Girl shows appreciation and admiration for Boy.
Reciprocal kind gestures lead to Happy Endings.
I will admit that I watched too many Disney movies growing up. By fourteen I thought that I had learned enough and that I was ready to be elated for the rest of eternity; I yearned to settle down with my Knight and Shining Armor in a house complete with an ocean view and white picket fence. Yes, we actually designed blueprints together, and it was innocent and special at the time, I will not lie. But then the word “forever” vanished off of notebook scribbles. And I had to find a new Prince Charming.

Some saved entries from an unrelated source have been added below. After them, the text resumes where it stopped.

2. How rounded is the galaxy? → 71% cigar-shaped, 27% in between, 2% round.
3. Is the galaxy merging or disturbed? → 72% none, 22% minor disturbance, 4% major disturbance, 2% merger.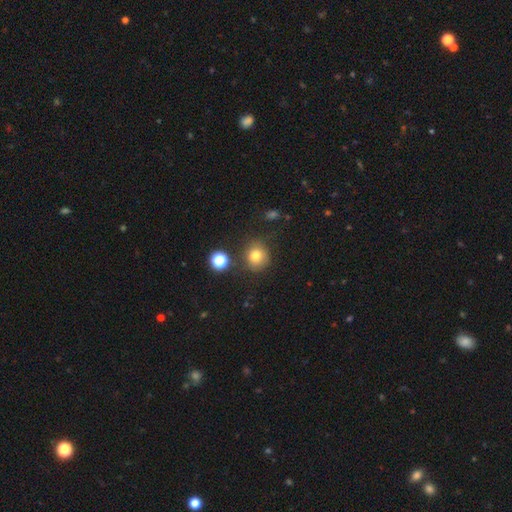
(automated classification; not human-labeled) smooth 77%, star or artifact 14%, featured or disk 8%. Down the decision tree: how rounded — round (87%); merging — none (77%).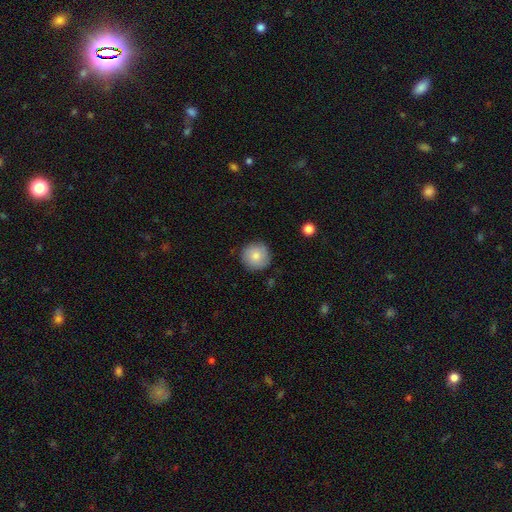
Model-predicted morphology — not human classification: A smooth galaxy with no disk features (81%) that is round (95%).

Vote fractions:
- Smooth or featured? smooth: 81% / featured or disk: 12% / star or artifact: 7%
- How rounded? round: 95% / in between: 4% / cigar-shaped: 1%
- Merging? none: 87% / minor disturbance: 10% / major disturbance: 2% / merger: 1%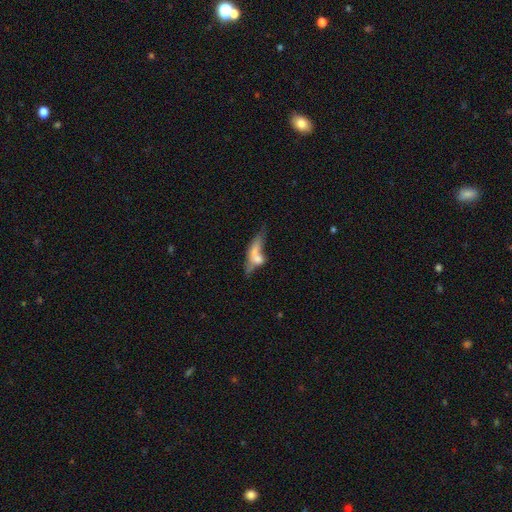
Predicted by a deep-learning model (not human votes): smooth_or_featured: smooth (p=0.51) [alt: featured or disk p=0.39]
how_rounded: in between (p=0.53) [alt: cigar-shaped p=0.39]
merging: merger (p=0.53) [alt: none p=0.20]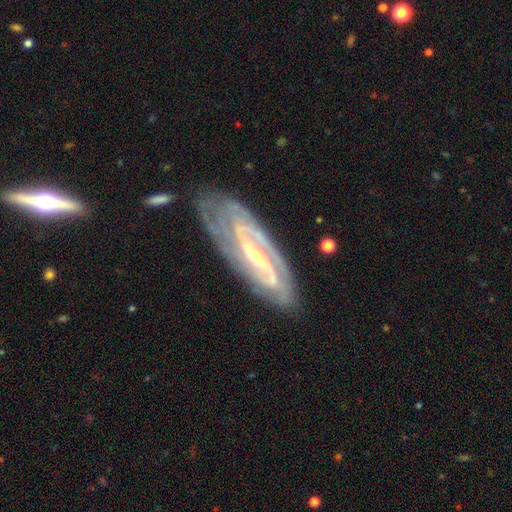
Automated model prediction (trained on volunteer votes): Morphology: type=featured or disk (87%); edge-on=no (88%); bar=strong (44%); spiral arms=yes (95%); winding=tight (52%); arm count=2 (60%); bulge=small (64%); merging=none (73%).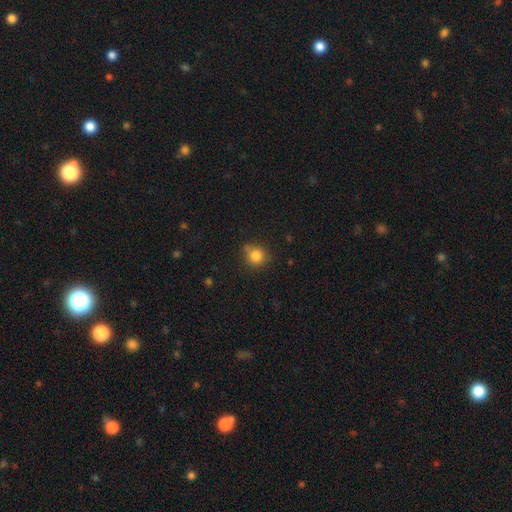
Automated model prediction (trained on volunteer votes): The model was most divided on "merging": none: 72%, minor disturbance: 18%, merger: 6%, major disturbance: 4%. More confident: how rounded — round (88%); smooth or featured — smooth (83%).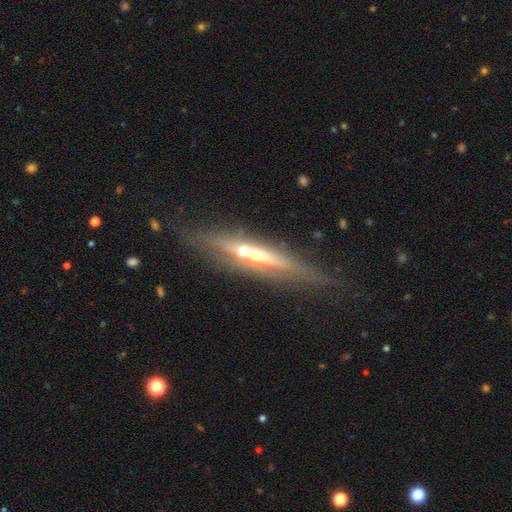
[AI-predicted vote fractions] smooth-or-featured: featured or disk: 74% | smooth: 17% | star or artifact: 9%
  disk-edge-on: yes: 91% | no: 9%
    edge-on-bulge: rounded: 80% | none: 15% | boxy: 4%
  merging: none: 73% | minor disturbance: 13% | merger: 9% | major disturbance: 4%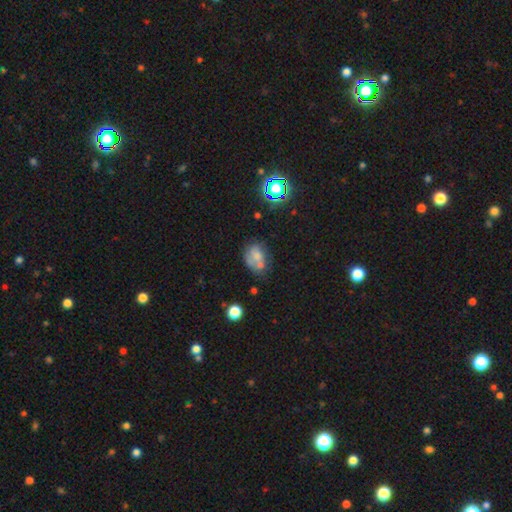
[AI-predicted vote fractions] A smooth galaxy with no disk features (55%) that is in between round and cigar-shaped (60%).

Vote fractions:
- Smooth or featured? smooth: 55% / featured or disk: 30% / star or artifact: 16%
- How rounded? in between: 60% / round: 39% / cigar-shaped: 1%
- Merging? none: 36% / merger: 29% / minor disturbance: 21% / major disturbance: 14%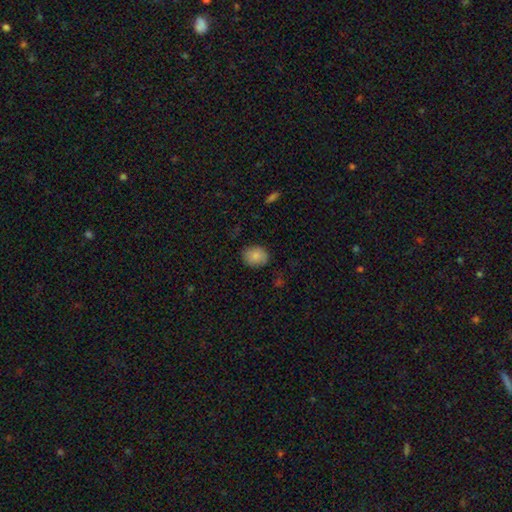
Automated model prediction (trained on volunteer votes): The model was most divided on "how rounded": round: 53%, in between: 46%, cigar-shaped: 1%. More confident: smooth or featured — smooth (85%); merging — none (83%).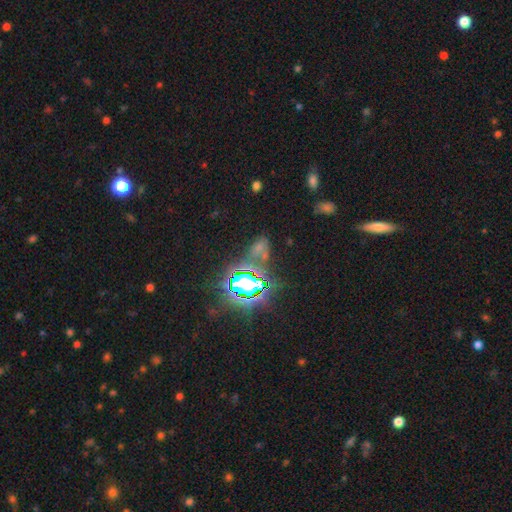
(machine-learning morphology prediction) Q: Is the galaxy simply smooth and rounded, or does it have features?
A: star or artifact — 76%.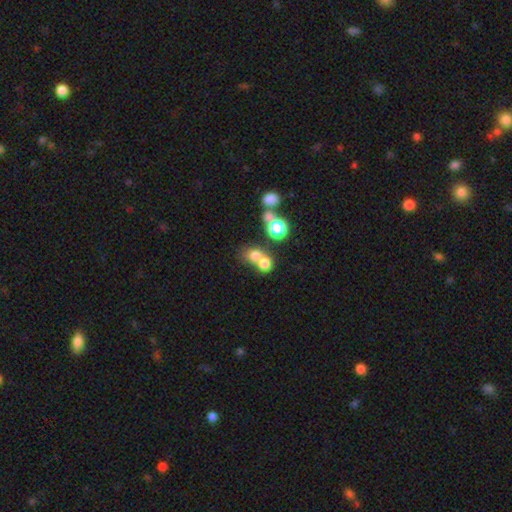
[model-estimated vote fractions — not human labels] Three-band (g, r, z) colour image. It shows a smooth galaxy with no disk features (70%) that is round (68%). Merging: merger (51%).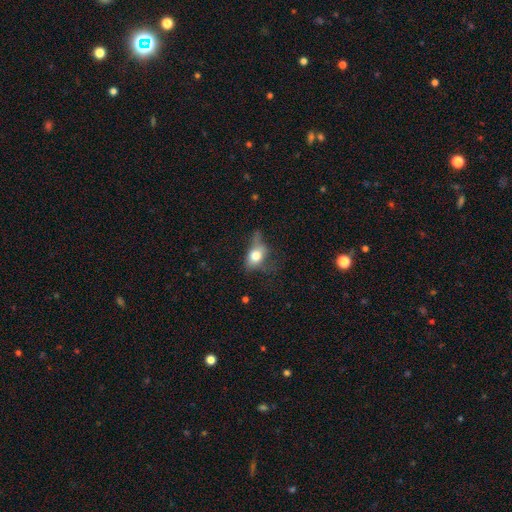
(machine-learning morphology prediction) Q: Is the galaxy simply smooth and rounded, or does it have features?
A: smooth — 66%.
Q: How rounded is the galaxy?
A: in between — 72%.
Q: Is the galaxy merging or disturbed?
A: major disturbance — 35%.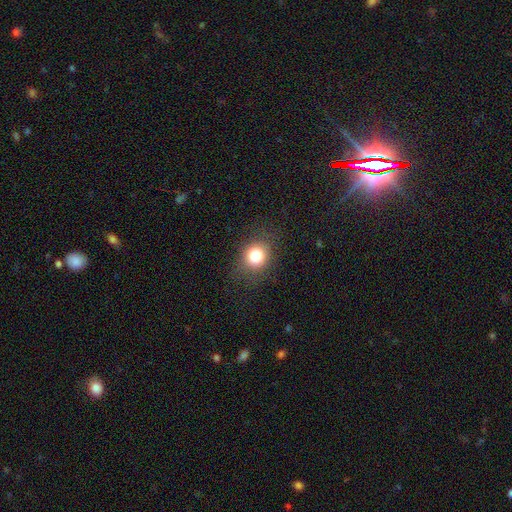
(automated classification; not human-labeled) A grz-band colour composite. It shows a smooth galaxy with no disk features (82%) that is round (71%). Merging: none (81%).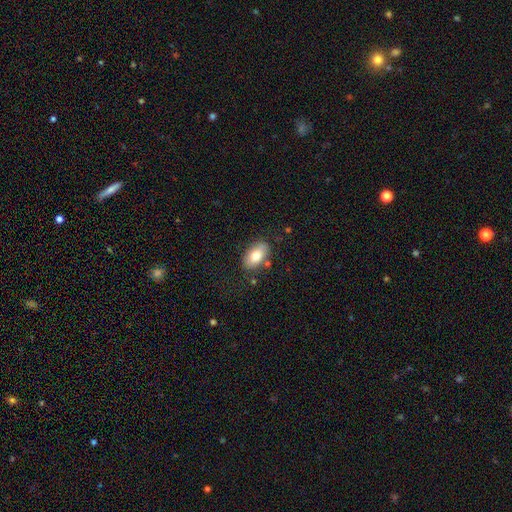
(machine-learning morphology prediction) This is likely a smooth galaxy (77%). How rounded: clearly in between (92%). Merging: likely none (79%).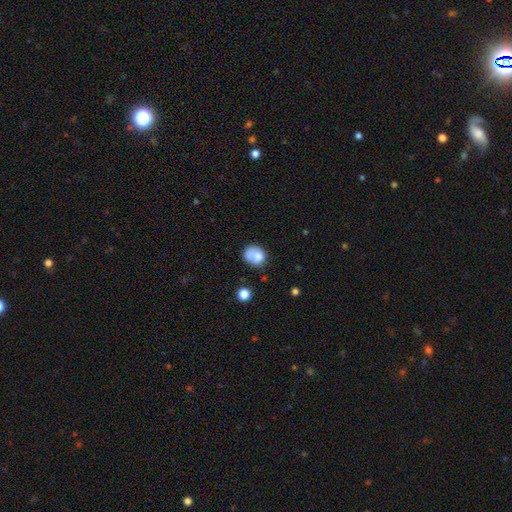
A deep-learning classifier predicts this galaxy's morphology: This appears to be a smooth galaxy with no disk features (78%) that is round (68%). Merging: none (52%).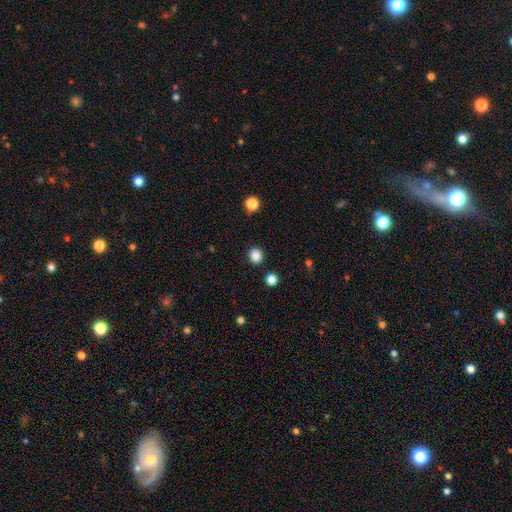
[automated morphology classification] A smooth galaxy with no disk features (86%) that is round (78%). Merging: none (90%).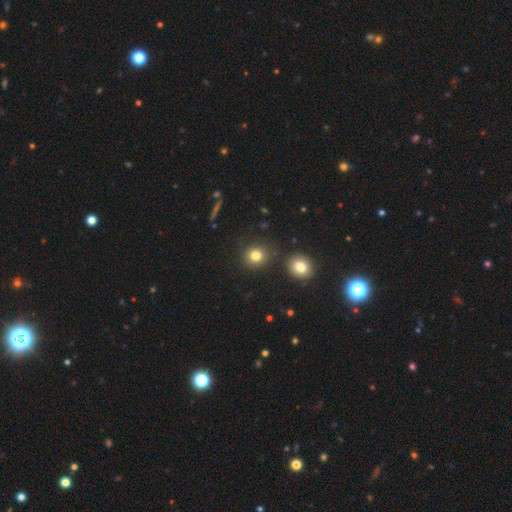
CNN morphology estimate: A smooth galaxy with no disk features (80%) that is round (84%). Merging: none (83%).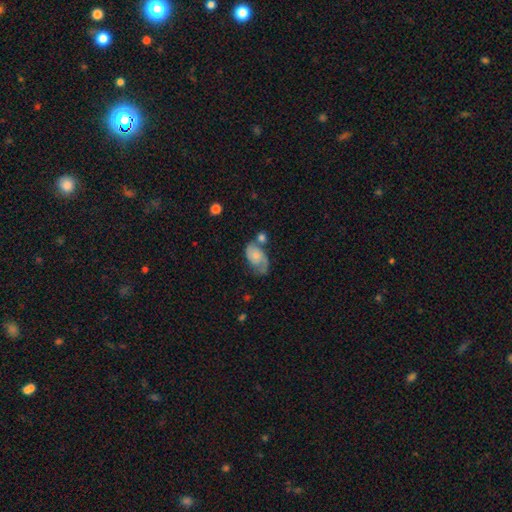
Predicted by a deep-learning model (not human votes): featured or disk 56%, smooth 37%, star or artifact 7%. Down the decision tree: edge-on disk — no (96%); bar — no (76%); spiral arms — yes (82%); bulge size — small (53%); merging — none (38%).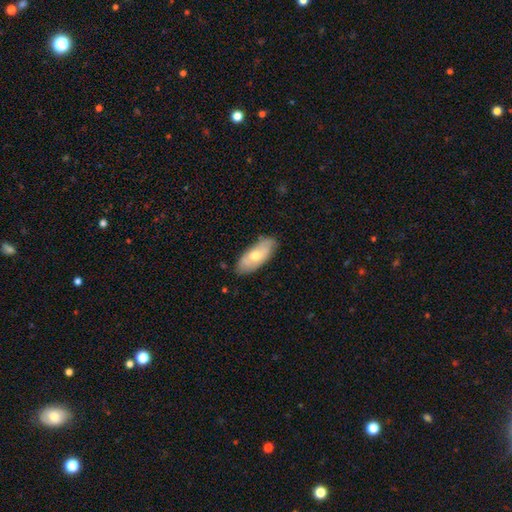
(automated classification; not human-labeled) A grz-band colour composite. It shows a smooth galaxy with no disk features (53%) that is in between round and cigar-shaped (82%). Merging: none (83%).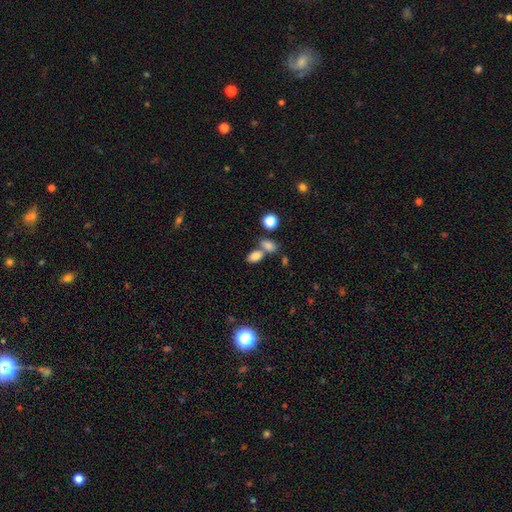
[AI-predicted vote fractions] Q: Smooth or featured?
A: smooth (81%); runner-up: star or artifact (11%)
Q: How rounded?
A: in between (86%); runner-up: round (12%)
Q: Merging?
A: none (45%); runner-up: merger (40%)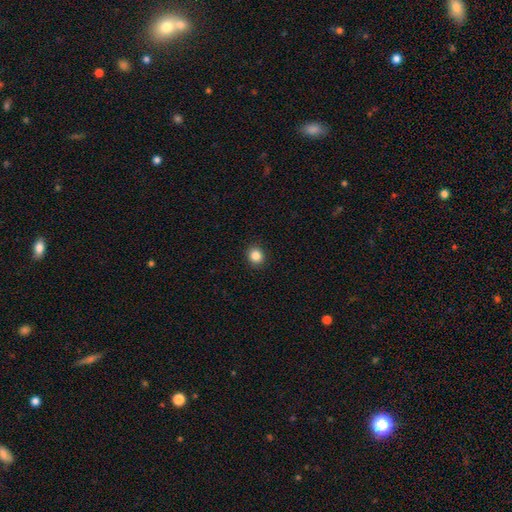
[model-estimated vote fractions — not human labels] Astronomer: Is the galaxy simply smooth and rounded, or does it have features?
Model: smooth — 85%.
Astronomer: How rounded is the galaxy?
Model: round — 86%.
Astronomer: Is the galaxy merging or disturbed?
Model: none — 92%.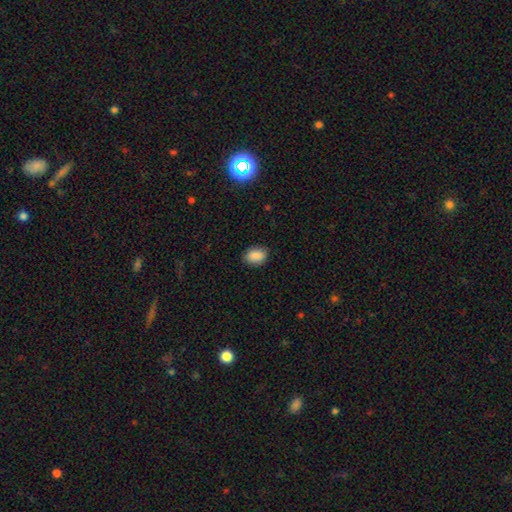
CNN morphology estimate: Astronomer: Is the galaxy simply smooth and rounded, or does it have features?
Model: smooth — 88%.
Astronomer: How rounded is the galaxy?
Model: in between — 79%.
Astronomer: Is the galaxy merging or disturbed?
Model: none — 84%.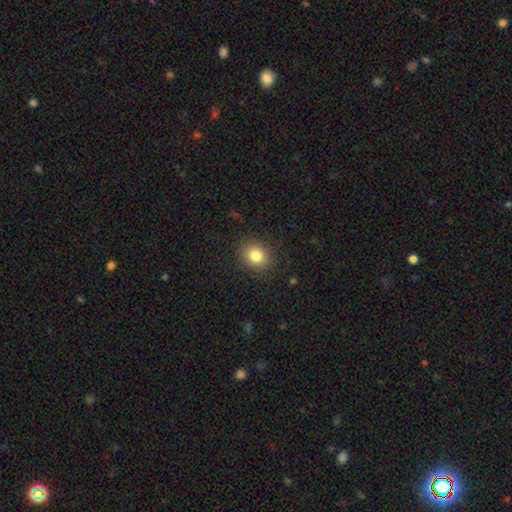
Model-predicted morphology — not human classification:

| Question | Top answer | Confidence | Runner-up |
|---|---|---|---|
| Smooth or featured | smooth | 82% | star or artifact (11%) |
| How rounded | round | 70% | in between (29%) |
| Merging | none | 88% | minor disturbance (8%) |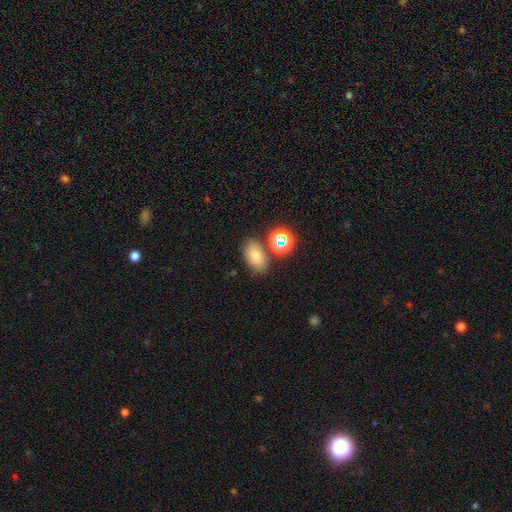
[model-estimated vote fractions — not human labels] smooth_or_featured: smooth (p=0.75) [alt: star or artifact p=0.14]
how_rounded: in between (p=0.85) [alt: round p=0.13]
merging: none (p=0.73) [alt: minor disturbance p=0.12]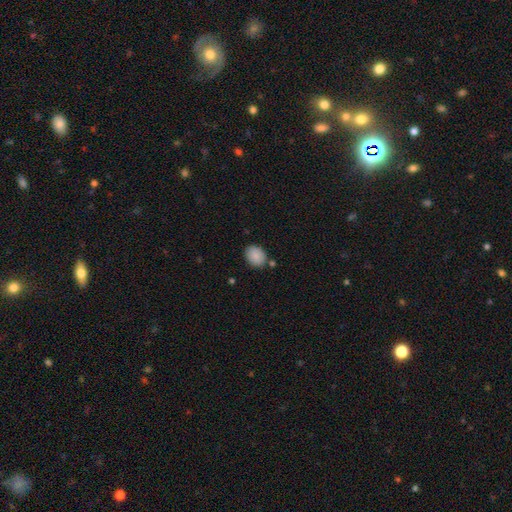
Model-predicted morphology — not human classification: Q: Smooth or featured?
A: smooth (88%); runner-up: star or artifact (7%)
Q: How rounded?
A: in between (57%); runner-up: round (42%)
Q: Merging?
A: none (78%); runner-up: minor disturbance (13%)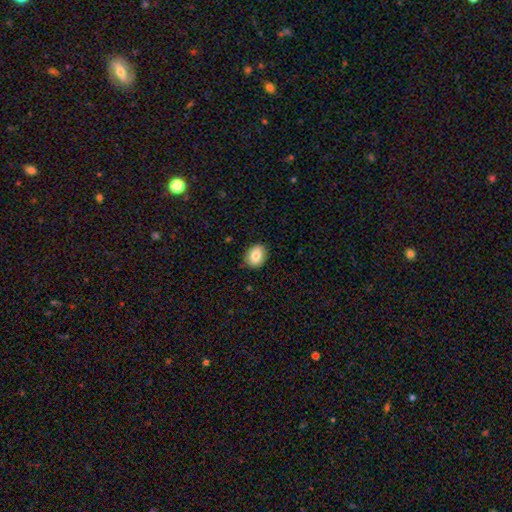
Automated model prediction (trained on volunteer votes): smooth 82%, featured or disk 10%, star or artifact 8%. Down the decision tree: how rounded — in between (50%); merging — none (84%).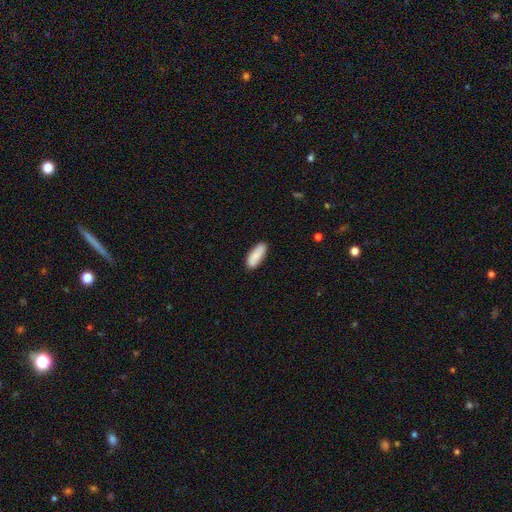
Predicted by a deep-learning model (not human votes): A smooth galaxy with no disk features (87%) that is in between round and cigar-shaped (69%).

Vote fractions:
- Smooth or featured? smooth: 87% / featured or disk: 8% / star or artifact: 6%
- How rounded? in between: 69% / cigar-shaped: 29% / round: 2%
- Merging? none: 85% / minor disturbance: 12% / major disturbance: 2% / merger: 1%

Twenty-two and still single, I have stumbled upon new insight while searching for my soul mate. I’ve captured the hearts of surfers, intellectuals, bad- boys, and Peter Pans by putting my best foot forward. Sometimes my feet would be bare and my hair would be tousled from the beach, other times my nails would be pink and my shoulders would be exposed for a sexy night on the town. I catered to the desires of the men I craved because I wanted the “fairy tale” idea so badly- I played into their lifestyles. Honestly, however, I never thought about my own needs. I never contemplated what made me happy. I had only experienced their environments. Then, after the relationships went sour, I’d write in my notebook:
Ideal:
Phone Calls At The End Of The Day
Creative, Spontaneous Gestures
Tattoos Are A Weakness** Not Necessary Though
Unacceptable:
Unfaithfulness
Bad Body Odor** I Know. It Happens.
I Can’t Surf. Let’s Face It. I Went Once. And Snowboarding?
I’d assess the relationships and learn about what was important to me and what wasn’t. It didn’t occur to me though, that after a notebook of standards and guilty pleasures, I still hadn’t uncovered things I did to make me… me. I was still focusing on the male aspect of the equation. I wasn’t mature at all, I still didn’t know myself.
I needed to experience life on my own. Even though children grasp concrete visual and mental puzzles easily, young adulthood is the perfect time to break out of those painted walls of culture and expectations and social boundaries set by others. I realized that by settling down now I might be missing out on the chance to broaden my horizons, like travel to Greece or give a young boy money in Haiti or fall in love for a weekend in Paris. Exposure to such instances do not swirl around open doorways forever; I must ride those winds while the opportunity exists. When I meet a man in the future I will be able to tell him that I snowboard, and I do it as a hobby and not as an excuse to get to know suitors. I will be able to tell him that I have a degree and that I work in a successful company, rose to the top all by myself with my intellect and creative drive. I will be able to tell stories of my younger years as memories of sheer freedom and not as snippets of past relationships.
I feel like I am getting there… I am painting canvases in front of me of charming people and exotic places, rather than hammering in picket fences or putting up new sheetrock. I am living life to the fullest at my own pace, and when I am done with my journey I am confident I will make someone happy with my own gifts. My paintings will be valued by someone else who has artwork to share as well.
For now…
… I’m doing me, Disney.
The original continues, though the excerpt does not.